Le problème de l'intérieur et de l'extérieur se pose beaucoup aujourd'hui dans l'Église au point de vue de la foi : ceux qui sont dedans et ceux qui sont dehors ; ceux qui habitent dans le Christ et ceux qui n'habitent pas dans le Christ. Si je fais passer le principe d'exclusion à partir d'une institution, à partir d'une morale, à partir de quelque chose qui exclut, je tombe sous le jugement ; et celui qui exclut s'exclut aussi lui-même, il y a une mutualité entre exclure et être exclu. Si bien que c'est à l'intérieur de chacun d'entre nous que se trouvent et la région d'exclusion et la région d'inclusion. Pour Paul s'est toujours au cœur même du vivant qu'est la séparation, il n'y a pas deux réalités opposées en tant que telles.
J'ai dit que cette distinction entre la chair et l'Esprit est en rapport avec le chapitre 5. En effet, Paul fait surgir à l'horizon ce qu'il en est de l'Esprit, mais c'est toujours en liaison avec l'événement de la mort et de la résurrection du Christ.
Par ailleurs, je ne peux pas dire "il a condamné le péché dans la chair" en pensant qu'il a condamné tous les pécheurs qui font des péchés de la chair" ! C'est une énormité à laquelle Paul n'a jamais pensé. Si j'interprète en disant « il a condamné les pécheurs », je suis à l'opposé de la mentalité paulinienne puisque, seuls les pécheurs peuvent être sauvés car « Dieu est celui qui justifie l'impie » (Rm 4, 5).
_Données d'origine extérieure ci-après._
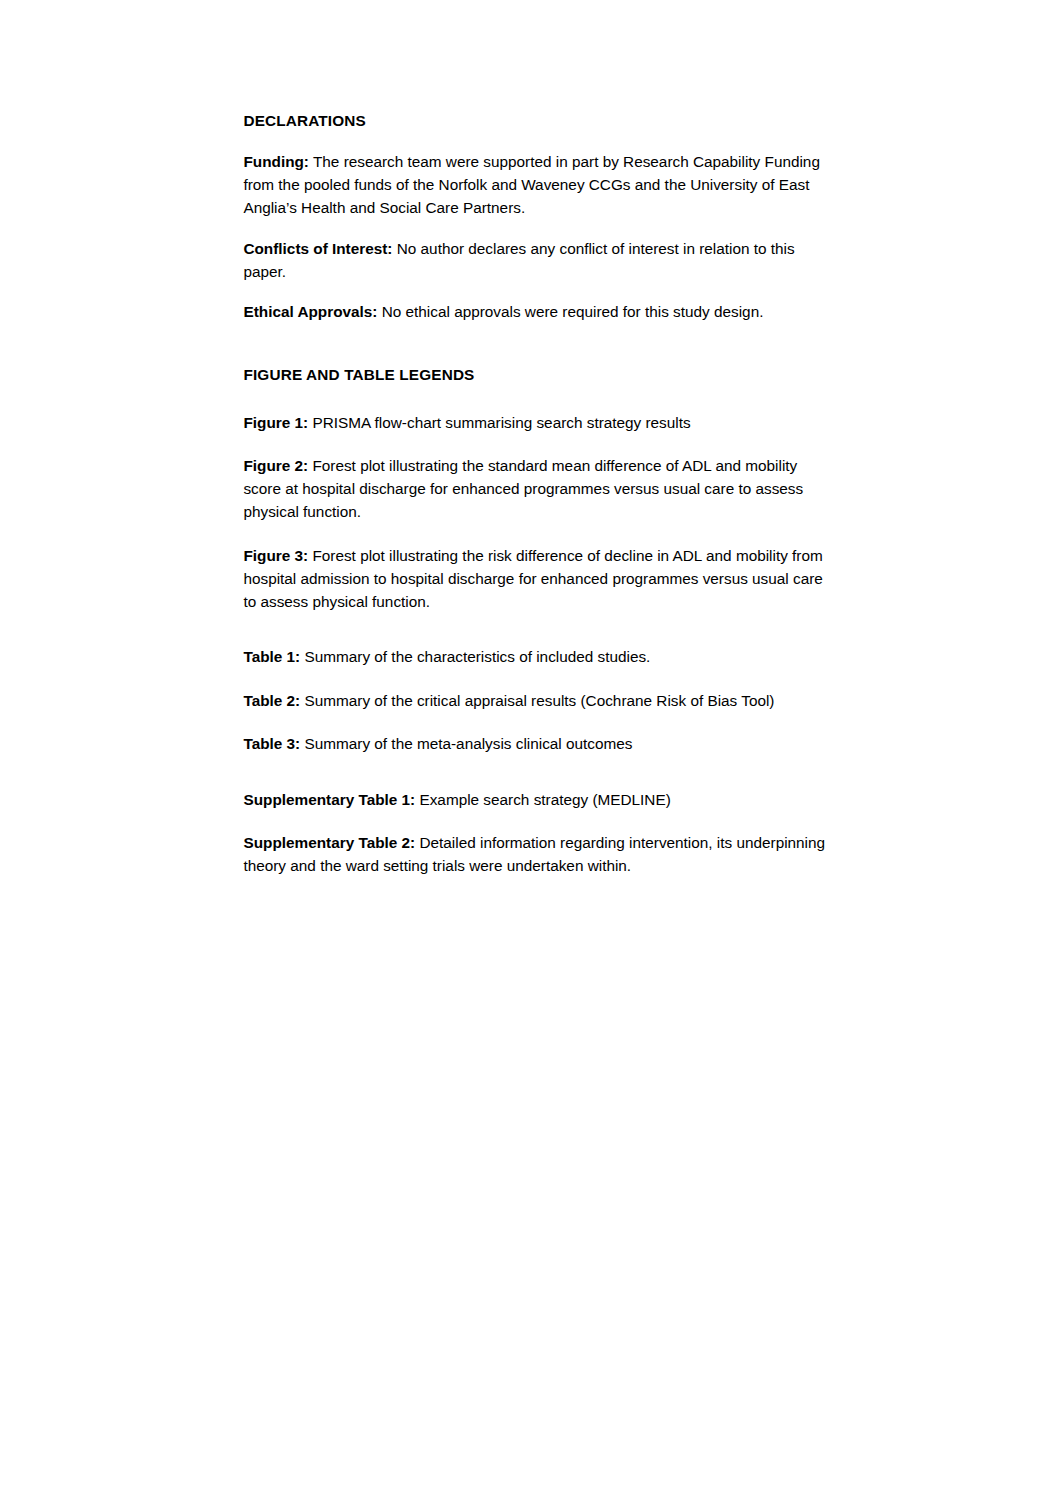DECLARATIONS
Funding: The research team were supported in part by Research Capability Funding from the pooled funds of the Norfolk and Waveney CCGs and the University of East Anglia’s Health and Social Care Partners.
Conflicts of Interest: No author declares any conflict of interest in relation to this paper.
Ethical Approvals: No ethical approvals were required for this study design.
FIGURE AND TABLE LEGENDS
Figure 1: PRISMA flow-chart summarising search strategy results
Figure 2: Forest plot illustrating the standard mean difference of ADL and mobility score at hospital discharge for enhanced programmes versus usual care to assess physical function.
Figure 3: Forest plot illustrating the risk difference of decline in ADL and mobility from hospital admission to hospital discharge for enhanced programmes versus usual care to assess physical function.
Table 1: Summary of the characteristics of included studies.
Table 2: Summary of the critical appraisal results (Cochrane Risk of Bias Tool)
Table 3: Summary of the meta-analysis clinical outcomes
Supplementary Table 1: Example search strategy (MEDLINE)
Supplementary Table 2: Detailed information regarding intervention, its underpinning theory and the ward setting trials were undertaken within.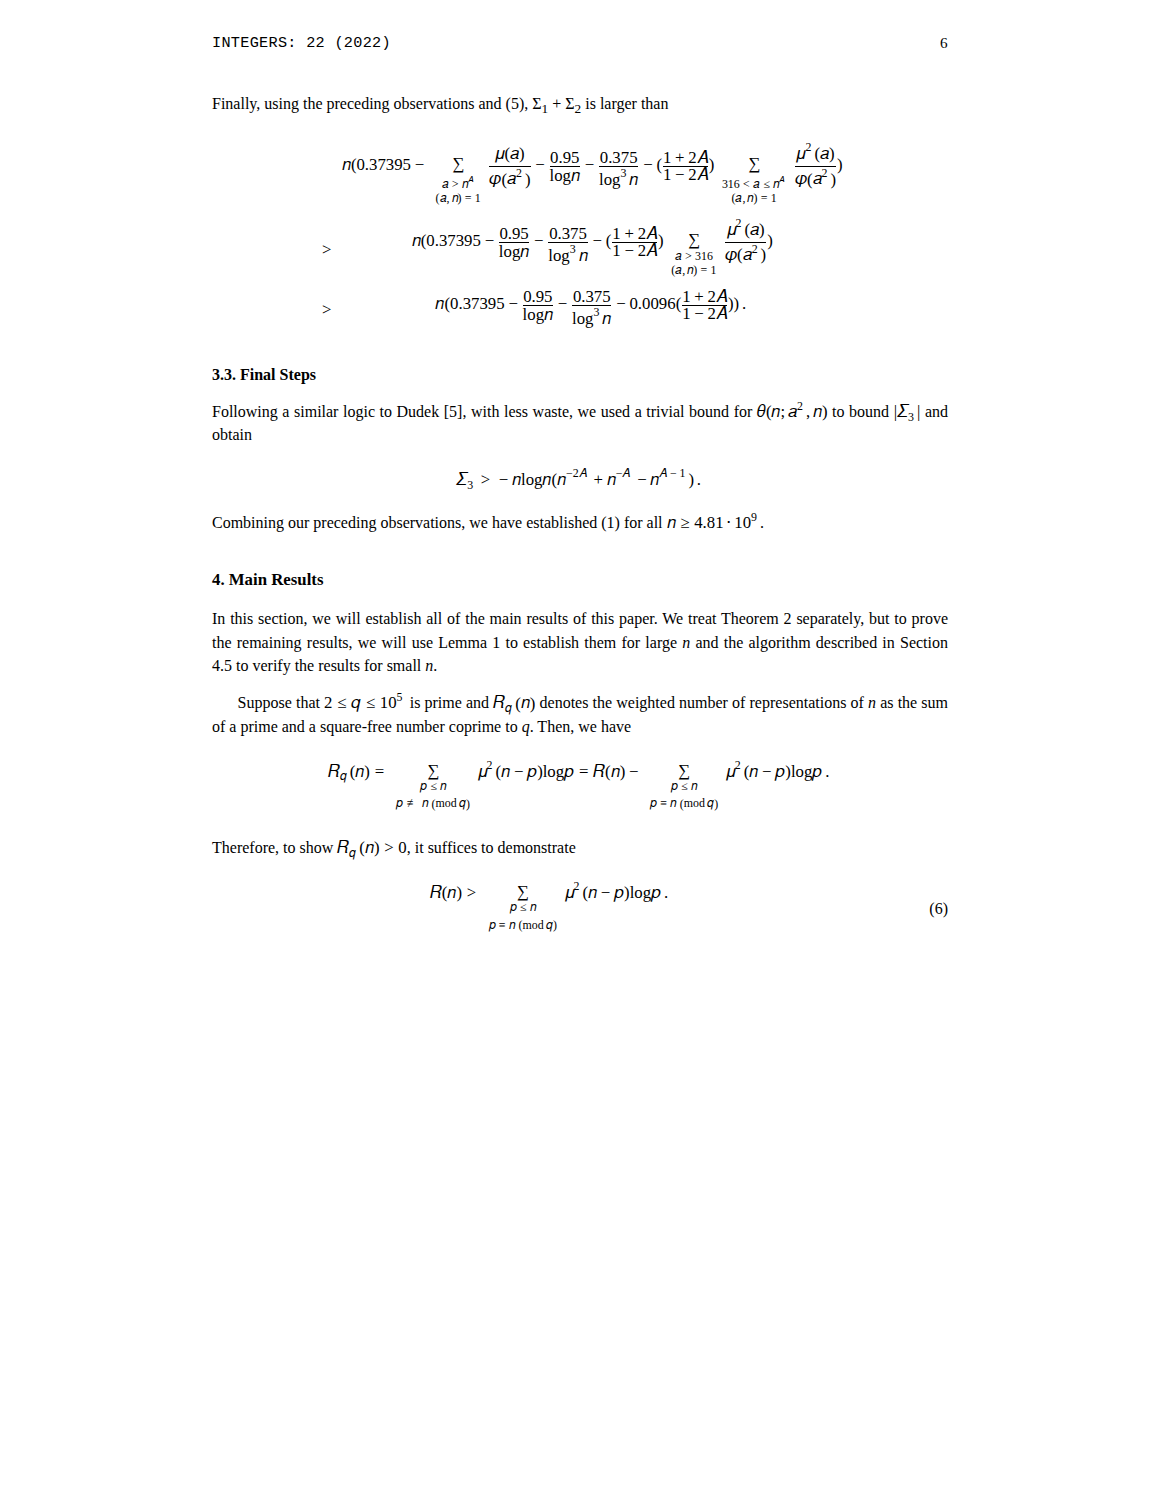INTEGERS: 22 (2022) 6
Finally, using the preceding observations and (5), Σ1 + Σ2 is larger than
n ( 0.37395 − ∑ a>nA (a,n)=1 μ(a) φ(a2) − 0.95 log⁡n − 0.375 log3⁡n − ( 1+2A 1−2A ) ∑ 316<a≤nA (a,n)=1 μ2(a) φ(a2) )
>
n ( 0.37395 − 0.95 log⁡n − 0.375 log3⁡n − ( 1+2A 1−2A ) ∑ a>316 (a,n)=1 μ2(a) φ(a2) )
>
n ( 0.37395 − 0.95 log⁡n − 0.375 log3⁡n − 0.0096 ( 1+2A 1−2A ) ) .
3.3. Final Steps
Following a similar logic to Dudek [5], with less waste, we used a trivial bound for θ(n;a2,n) to bound |Σ3| and obtain
Σ3 > − n log⁡n ( n−2A + n−A − nA−1 ) .
Combining our preceding observations, we have established (1) for all n≥4.81⋅109.
4. Main Results
In this section, we will establish all of the main results of this paper. We treat Theorem 2 separately, but to prove the remaining results, we will use Lemma 1 to establish them for large n and the algorithm described in Section 4.5 to verify the results for small n.
Suppose that 2≤q≤105 is prime and Rq(n) denotes the weighted number of representations of n as the sum of a prime and a square-free number coprime to q. Then, we have
Rq(n) = ∑ p≤n p≢n(modq) μ2(n−p) log⁡p = R(n) − ∑ p≤n p≡n(modq) μ2(n−p) log⁡p .
Therefore, to show Rq(n)>0, it suffices to demonstrate
R(n) > ∑ p≤n p≡n(modq) μ2(n−p) log⁡p .
(6)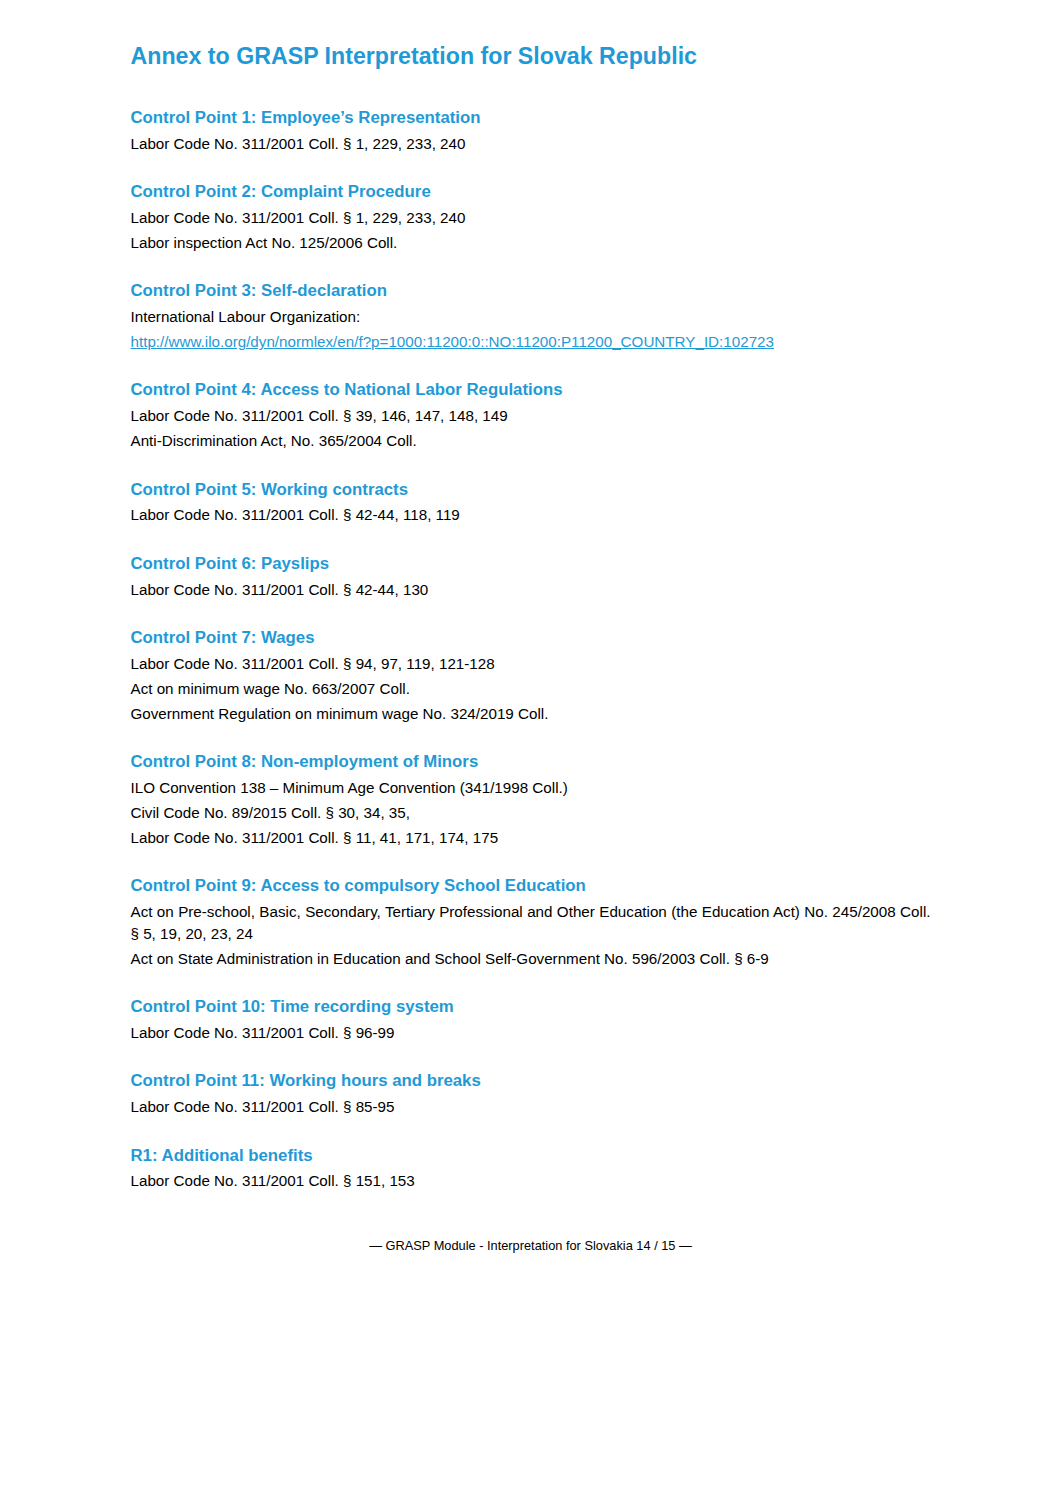Annex to GRASP Interpretation for Slovak Republic
Control Point 1: Employee’s Representation
Labor Code No. 311/2001 Coll. § 1, 229, 233, 240
Control Point 2: Complaint Procedure
Labor Code No. 311/2001 Coll. § 1, 229, 233, 240
Labor inspection Act No. 125/2006 Coll.
Control Point 3: Self-declaration
International Labour Organization:
http://www.ilo.org/dyn/normlex/en/f?p=1000:11200:0::NO:11200:P11200_COUNTRY_ID:102723
Control Point 4: Access to National Labor Regulations
Labor Code No. 311/2001 Coll. § 39, 146, 147, 148, 149
Anti-Discrimination Act, No. 365/2004 Coll.
Control Point 5: Working contracts
Labor Code No. 311/2001 Coll. § 42-44, 118, 119
Control Point 6: Payslips
Labor Code No. 311/2001 Coll. § 42-44, 130
Control Point 7: Wages
Labor Code No. 311/2001 Coll. § 94, 97, 119, 121-128
Act on minimum wage No. 663/2007 Coll.
Government Regulation on minimum wage No. 324/2019 Coll.
Control Point 8: Non-employment of Minors
ILO Convention 138 – Minimum Age Convention (341/1998 Coll.)
Civil Code No. 89/2015 Coll. § 30, 34, 35,
Labor Code No. 311/2001 Coll. § 11, 41, 171, 174, 175
Control Point 9: Access to compulsory School Education
Act on Pre-school, Basic, Secondary, Tertiary Professional and Other Education (the Education Act) No. 245/2008 Coll. § 5, 19, 20, 23, 24
Act on State Administration in Education and School Self-Government No. 596/2003 Coll. § 6-9
Control Point 10: Time recording system
Labor Code No. 311/2001 Coll. § 96-99
Control Point 11: Working hours and breaks
Labor Code No. 311/2001 Coll. § 85-95
R1: Additional benefits
Labor Code No. 311/2001 Coll. § 151, 153
— GRASP Module - Interpretation for Slovakia 14 / 15 —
Alors, qu'est-ce que signifie katakrima (v. 1) ? Quelle est cette séparation que Paul établit ? Il va dire que cela se joue sur la croix du Christ : il y a la zone de mort dans laquelle on peut rester, et il y a au contraire l'espace de la vie et du vivifiant que l'on peut accueillir.
6) La question de la loi, et les versets 1 et 2
a) Approche de la question de la loi
Pour traiter cela je vais repartir du concept de "loi". Ce que nous dit Paul, c'est une thèse que l'on connaît bien : si je me situe sous la Loi, si je dois faire ce qu'il en est de la Loi, à ce moment-là ma justice c'est les bonnes œuvres que je fais. Or ces bonnes œuvres ne sont jamais à la mesure de ce qu'est la Loi. Même si je l'accomplis parfaitement, je ne fais que reproduire ma justice. Comme le dit Jésus à propos des pharisiens : « ils ont leur justice ». Et pour Paul, c'est la faute par excellence, c'est le fait de ne pas saisir que, pour exister authentiquement, il faut être-avec. L'important n'est pas de faire des commandements c'est d'être à Dieu, d'être avec Dieu.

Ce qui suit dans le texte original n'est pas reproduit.